Well usually I go for fruit and funk in light roast but fancy a nice smooth nut/choc style roast.


----------



## Lefteye (Dec 30, 2014)

ronsil said:


> from Coffee Compass:
> 
> Malabar Hit
> 
> ...


cheers ron. The coffee compass stud I've had (can't honestly remember what) have always been a bit toasty for me but I may try the rave. You're right re Italian job. Always put off as cheap but should try it as it seems popular.


----------



## Lefteye (Dec 30, 2014)

Thanks all for the suggestions. I should have said mainly milk based but the occasional pure espresso with these


----------



## Mrboots2u (May 10, 2013)

I don't understand what smooth tastes like .... it's used alot on here but in terms of taste, what is it people are wanting from smooth ?

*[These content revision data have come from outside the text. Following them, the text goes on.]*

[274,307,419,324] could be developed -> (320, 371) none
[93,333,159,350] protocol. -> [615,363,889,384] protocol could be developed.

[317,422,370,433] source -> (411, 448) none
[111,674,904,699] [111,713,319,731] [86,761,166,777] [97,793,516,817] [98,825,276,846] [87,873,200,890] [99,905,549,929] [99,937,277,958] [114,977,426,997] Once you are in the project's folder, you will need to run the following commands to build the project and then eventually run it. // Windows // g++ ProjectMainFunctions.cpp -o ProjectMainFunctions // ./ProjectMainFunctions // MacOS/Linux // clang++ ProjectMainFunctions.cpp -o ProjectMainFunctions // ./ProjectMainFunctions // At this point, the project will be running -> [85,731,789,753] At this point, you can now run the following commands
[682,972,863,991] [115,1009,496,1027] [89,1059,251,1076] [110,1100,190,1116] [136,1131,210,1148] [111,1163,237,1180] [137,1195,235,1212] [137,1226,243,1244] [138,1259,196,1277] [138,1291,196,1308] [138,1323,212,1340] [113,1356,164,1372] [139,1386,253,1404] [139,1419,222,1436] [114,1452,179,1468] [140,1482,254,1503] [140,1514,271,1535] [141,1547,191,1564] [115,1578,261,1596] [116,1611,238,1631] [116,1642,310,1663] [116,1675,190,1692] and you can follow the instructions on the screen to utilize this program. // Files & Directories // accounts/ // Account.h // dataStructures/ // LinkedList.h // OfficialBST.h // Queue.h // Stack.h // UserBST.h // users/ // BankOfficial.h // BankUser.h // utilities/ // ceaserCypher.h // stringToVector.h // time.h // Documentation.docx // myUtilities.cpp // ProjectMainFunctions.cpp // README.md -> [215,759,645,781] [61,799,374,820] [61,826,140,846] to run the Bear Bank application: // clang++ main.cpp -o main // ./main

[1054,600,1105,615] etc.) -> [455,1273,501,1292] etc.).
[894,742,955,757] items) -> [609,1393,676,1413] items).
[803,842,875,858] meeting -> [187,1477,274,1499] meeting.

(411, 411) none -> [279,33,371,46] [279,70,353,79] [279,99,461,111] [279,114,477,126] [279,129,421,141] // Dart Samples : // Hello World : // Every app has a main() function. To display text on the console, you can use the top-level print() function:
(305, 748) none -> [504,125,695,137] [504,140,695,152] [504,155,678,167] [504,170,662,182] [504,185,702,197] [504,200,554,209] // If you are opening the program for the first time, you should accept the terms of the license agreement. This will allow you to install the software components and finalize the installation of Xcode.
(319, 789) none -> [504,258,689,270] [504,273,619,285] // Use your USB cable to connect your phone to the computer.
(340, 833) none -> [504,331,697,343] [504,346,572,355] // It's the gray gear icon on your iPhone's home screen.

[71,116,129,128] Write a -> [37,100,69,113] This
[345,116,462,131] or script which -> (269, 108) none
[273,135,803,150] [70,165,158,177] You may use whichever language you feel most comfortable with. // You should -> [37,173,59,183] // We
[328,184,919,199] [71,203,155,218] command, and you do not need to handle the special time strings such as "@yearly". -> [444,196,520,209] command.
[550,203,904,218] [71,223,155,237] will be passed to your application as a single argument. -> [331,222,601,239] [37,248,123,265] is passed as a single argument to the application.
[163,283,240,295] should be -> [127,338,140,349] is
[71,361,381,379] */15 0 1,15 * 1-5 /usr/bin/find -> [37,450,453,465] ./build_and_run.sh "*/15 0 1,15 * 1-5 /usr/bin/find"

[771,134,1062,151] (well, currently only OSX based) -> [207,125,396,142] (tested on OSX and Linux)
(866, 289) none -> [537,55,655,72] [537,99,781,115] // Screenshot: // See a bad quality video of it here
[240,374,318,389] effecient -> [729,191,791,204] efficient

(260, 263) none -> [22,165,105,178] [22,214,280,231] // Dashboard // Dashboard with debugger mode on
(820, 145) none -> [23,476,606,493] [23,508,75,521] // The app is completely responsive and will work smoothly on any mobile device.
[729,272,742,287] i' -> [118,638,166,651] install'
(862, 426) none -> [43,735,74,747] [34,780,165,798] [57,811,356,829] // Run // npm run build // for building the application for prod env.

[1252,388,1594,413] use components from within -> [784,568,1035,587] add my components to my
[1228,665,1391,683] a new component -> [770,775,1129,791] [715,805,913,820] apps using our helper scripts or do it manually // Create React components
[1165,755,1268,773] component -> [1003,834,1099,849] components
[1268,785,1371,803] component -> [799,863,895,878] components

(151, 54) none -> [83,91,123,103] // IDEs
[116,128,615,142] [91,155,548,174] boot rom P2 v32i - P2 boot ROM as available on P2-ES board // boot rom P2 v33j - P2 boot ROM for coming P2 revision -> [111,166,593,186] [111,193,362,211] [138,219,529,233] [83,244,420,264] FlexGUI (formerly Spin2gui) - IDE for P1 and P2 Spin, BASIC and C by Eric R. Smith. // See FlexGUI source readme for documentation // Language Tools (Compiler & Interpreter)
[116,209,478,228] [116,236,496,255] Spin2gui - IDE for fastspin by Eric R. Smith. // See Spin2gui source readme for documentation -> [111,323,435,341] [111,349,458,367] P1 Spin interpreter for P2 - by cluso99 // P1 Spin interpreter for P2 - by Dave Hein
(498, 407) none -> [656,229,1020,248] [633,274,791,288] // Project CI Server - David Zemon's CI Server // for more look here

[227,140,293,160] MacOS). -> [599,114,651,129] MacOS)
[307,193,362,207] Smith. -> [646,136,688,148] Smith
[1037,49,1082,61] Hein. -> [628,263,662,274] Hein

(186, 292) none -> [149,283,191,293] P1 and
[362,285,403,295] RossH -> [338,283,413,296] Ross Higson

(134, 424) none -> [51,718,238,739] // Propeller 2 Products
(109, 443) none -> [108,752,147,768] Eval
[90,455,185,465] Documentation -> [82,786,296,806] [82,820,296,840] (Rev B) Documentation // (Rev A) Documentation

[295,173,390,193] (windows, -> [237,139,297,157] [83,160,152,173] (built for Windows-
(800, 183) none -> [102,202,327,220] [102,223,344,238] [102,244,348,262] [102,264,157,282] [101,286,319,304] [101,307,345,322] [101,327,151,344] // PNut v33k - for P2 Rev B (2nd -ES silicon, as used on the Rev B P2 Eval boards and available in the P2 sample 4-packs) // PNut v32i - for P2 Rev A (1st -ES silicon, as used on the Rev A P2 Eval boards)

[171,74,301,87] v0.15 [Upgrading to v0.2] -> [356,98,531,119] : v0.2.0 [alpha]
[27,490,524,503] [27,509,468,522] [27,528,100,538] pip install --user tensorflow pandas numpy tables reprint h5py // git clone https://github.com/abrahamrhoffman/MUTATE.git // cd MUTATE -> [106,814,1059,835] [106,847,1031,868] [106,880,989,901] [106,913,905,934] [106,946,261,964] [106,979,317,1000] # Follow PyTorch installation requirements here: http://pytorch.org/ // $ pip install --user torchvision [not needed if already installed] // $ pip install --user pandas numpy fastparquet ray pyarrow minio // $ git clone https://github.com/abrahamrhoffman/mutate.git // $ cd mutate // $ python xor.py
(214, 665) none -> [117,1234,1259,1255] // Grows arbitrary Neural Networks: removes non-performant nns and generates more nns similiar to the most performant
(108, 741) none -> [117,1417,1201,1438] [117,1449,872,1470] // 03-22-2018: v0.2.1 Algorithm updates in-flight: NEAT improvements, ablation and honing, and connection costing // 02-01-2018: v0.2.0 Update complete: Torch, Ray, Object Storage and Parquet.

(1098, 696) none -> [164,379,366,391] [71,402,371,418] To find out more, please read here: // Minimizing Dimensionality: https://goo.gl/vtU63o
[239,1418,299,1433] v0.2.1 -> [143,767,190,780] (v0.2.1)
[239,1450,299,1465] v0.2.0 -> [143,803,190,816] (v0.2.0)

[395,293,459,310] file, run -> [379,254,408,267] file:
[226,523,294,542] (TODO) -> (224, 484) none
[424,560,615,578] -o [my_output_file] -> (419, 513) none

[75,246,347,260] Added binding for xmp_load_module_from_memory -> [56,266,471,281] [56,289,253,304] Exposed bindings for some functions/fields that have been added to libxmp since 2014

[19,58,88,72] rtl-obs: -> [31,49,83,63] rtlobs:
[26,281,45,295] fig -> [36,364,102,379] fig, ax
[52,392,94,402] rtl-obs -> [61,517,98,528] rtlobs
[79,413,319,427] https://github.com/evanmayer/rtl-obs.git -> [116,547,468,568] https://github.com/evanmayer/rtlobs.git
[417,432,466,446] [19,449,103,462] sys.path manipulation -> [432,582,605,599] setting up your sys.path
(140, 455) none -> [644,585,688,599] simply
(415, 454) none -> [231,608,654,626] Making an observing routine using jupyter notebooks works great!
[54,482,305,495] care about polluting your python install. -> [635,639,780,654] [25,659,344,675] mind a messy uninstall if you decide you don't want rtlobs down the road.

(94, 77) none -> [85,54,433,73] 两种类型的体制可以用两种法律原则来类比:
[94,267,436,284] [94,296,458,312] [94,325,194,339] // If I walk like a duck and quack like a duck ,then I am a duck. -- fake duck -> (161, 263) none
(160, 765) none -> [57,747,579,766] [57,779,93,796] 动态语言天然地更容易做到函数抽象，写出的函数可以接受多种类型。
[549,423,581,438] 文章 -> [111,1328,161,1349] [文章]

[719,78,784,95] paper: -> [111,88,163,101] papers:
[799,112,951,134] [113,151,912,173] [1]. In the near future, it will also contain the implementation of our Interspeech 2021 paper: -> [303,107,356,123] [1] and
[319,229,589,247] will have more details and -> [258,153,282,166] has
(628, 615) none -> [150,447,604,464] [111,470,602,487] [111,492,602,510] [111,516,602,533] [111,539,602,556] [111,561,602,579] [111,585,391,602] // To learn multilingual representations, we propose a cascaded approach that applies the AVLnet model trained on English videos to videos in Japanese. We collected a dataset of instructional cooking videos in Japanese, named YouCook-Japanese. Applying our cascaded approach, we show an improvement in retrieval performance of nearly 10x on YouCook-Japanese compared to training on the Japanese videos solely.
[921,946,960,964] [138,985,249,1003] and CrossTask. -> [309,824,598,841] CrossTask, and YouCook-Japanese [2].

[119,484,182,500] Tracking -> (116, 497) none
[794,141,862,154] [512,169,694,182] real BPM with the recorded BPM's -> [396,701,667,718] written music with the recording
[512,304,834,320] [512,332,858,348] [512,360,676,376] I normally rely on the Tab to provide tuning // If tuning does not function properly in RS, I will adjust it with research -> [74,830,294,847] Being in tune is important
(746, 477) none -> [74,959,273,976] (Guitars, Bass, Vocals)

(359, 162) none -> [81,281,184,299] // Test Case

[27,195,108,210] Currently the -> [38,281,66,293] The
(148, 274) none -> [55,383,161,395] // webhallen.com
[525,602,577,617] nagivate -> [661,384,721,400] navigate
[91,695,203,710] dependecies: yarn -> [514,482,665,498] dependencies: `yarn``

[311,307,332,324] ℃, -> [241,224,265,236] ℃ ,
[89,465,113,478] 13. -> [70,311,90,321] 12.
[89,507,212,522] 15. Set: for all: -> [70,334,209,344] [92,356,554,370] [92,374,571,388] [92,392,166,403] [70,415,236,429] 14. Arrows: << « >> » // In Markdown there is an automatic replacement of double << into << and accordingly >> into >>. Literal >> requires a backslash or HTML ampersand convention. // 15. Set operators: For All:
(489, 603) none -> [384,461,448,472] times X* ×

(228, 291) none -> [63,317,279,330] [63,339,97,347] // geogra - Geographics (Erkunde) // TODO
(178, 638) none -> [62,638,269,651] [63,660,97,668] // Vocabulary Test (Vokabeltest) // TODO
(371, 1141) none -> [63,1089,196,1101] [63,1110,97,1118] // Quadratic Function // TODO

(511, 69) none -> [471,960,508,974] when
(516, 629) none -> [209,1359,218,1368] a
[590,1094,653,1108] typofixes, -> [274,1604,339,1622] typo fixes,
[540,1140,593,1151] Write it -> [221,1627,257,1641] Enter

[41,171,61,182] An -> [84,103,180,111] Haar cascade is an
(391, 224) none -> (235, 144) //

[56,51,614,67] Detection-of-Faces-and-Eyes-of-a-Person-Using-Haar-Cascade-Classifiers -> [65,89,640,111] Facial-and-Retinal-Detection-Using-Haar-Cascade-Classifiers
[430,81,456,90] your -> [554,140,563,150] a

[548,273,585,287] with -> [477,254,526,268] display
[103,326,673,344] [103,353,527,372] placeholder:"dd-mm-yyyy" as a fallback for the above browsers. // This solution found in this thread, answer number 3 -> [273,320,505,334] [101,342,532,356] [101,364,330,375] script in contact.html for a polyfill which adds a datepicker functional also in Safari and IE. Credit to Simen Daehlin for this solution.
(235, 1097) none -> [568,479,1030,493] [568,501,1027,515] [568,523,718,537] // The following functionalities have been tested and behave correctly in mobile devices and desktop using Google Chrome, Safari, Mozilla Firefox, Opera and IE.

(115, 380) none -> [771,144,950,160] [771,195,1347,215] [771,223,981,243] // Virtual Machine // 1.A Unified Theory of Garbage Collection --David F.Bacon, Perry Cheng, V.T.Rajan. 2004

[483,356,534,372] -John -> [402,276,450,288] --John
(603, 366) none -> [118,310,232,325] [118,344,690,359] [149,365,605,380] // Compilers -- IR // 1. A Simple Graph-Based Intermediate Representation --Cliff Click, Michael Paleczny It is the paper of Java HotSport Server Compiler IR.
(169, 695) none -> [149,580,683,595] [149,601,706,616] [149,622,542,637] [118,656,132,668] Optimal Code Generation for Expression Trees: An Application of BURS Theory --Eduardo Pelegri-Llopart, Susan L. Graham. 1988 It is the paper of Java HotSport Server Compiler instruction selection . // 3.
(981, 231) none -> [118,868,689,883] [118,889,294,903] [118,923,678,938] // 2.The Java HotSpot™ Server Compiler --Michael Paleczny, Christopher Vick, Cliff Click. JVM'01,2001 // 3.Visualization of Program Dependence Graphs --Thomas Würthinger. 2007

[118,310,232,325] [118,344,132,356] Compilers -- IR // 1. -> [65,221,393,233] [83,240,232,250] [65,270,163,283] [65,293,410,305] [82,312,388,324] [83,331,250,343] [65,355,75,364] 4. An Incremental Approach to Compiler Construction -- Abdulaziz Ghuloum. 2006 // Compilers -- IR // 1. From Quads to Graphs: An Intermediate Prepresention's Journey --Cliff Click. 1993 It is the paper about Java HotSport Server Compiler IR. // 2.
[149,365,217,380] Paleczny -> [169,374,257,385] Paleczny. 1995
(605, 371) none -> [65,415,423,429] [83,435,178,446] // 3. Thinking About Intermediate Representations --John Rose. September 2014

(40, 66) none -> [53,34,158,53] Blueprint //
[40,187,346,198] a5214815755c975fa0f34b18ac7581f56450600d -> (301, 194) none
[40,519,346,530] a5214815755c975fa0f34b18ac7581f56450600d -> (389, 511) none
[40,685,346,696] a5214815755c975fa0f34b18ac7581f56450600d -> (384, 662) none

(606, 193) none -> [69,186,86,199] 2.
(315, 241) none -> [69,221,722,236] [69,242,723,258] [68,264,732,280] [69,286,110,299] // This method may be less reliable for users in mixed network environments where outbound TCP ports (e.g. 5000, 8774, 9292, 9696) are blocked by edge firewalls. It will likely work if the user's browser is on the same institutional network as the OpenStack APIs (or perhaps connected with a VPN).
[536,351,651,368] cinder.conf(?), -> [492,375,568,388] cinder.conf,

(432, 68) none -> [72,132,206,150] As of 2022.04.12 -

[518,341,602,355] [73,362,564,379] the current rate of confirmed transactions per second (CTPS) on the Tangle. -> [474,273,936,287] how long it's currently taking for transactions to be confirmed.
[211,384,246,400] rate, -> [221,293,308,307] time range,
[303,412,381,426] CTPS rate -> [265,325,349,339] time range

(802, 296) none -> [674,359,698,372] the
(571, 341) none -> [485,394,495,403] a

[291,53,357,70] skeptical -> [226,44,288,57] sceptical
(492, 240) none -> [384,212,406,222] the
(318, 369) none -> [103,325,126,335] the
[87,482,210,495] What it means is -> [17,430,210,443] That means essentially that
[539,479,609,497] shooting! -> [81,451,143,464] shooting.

No acidity? Mouthfeel ? If drink in milk then the mouthfeel is isnt gonna be a factor , as the milk provides that.


----------



## caffeinejunkie (May 29, 2017)

Has anyone tried the dark blend of Clifton's E1 Project?


----------



## Lefteye (Dec 30, 2014)

I class smooth as not citrus and sharp or bright. Yes milk changes the mouth feel but you still get citrus and slight acidity cutting through. I like my light roasts for those characteristics. I guess I want a hug in a mug - an easy going drink with chocolate and nuts but a richer overall flavour.


----------



## Tewdric (Apr 20, 2014)

The two reliable standout medium/dark blends for me are Rave Signature and Union Revelation. Both make gorgeous espresso and can be stunning in milk. Easy to extract, and in Rave's case, astonishing value. I buy 2 kg at a time for my everyday drink. Rev is very smooth, nutty and chocolaty, Signature is hazelnuts and chocolate with pronounced amaretto almond if extracted well, although with a slightly salty edge in current incarnations.


----------



## Deansie26 (Jan 16, 2017)

I second Malabar hit, is our favourite at the minute, so nice. Recently tried a dark roast called Mocha Italia from CC, would put hairs on your chest lol. To harsh for me, is in the freezer for emergencies


----------



## Beanedict (Aug 14, 2017)

I viewed smooth as the opposite from citrus, sour, vegetable on the SCA wheel which is spices, nutty, sweet. But I can see @Mrboots2u point, it's not the taste, it how it makes you feel


----------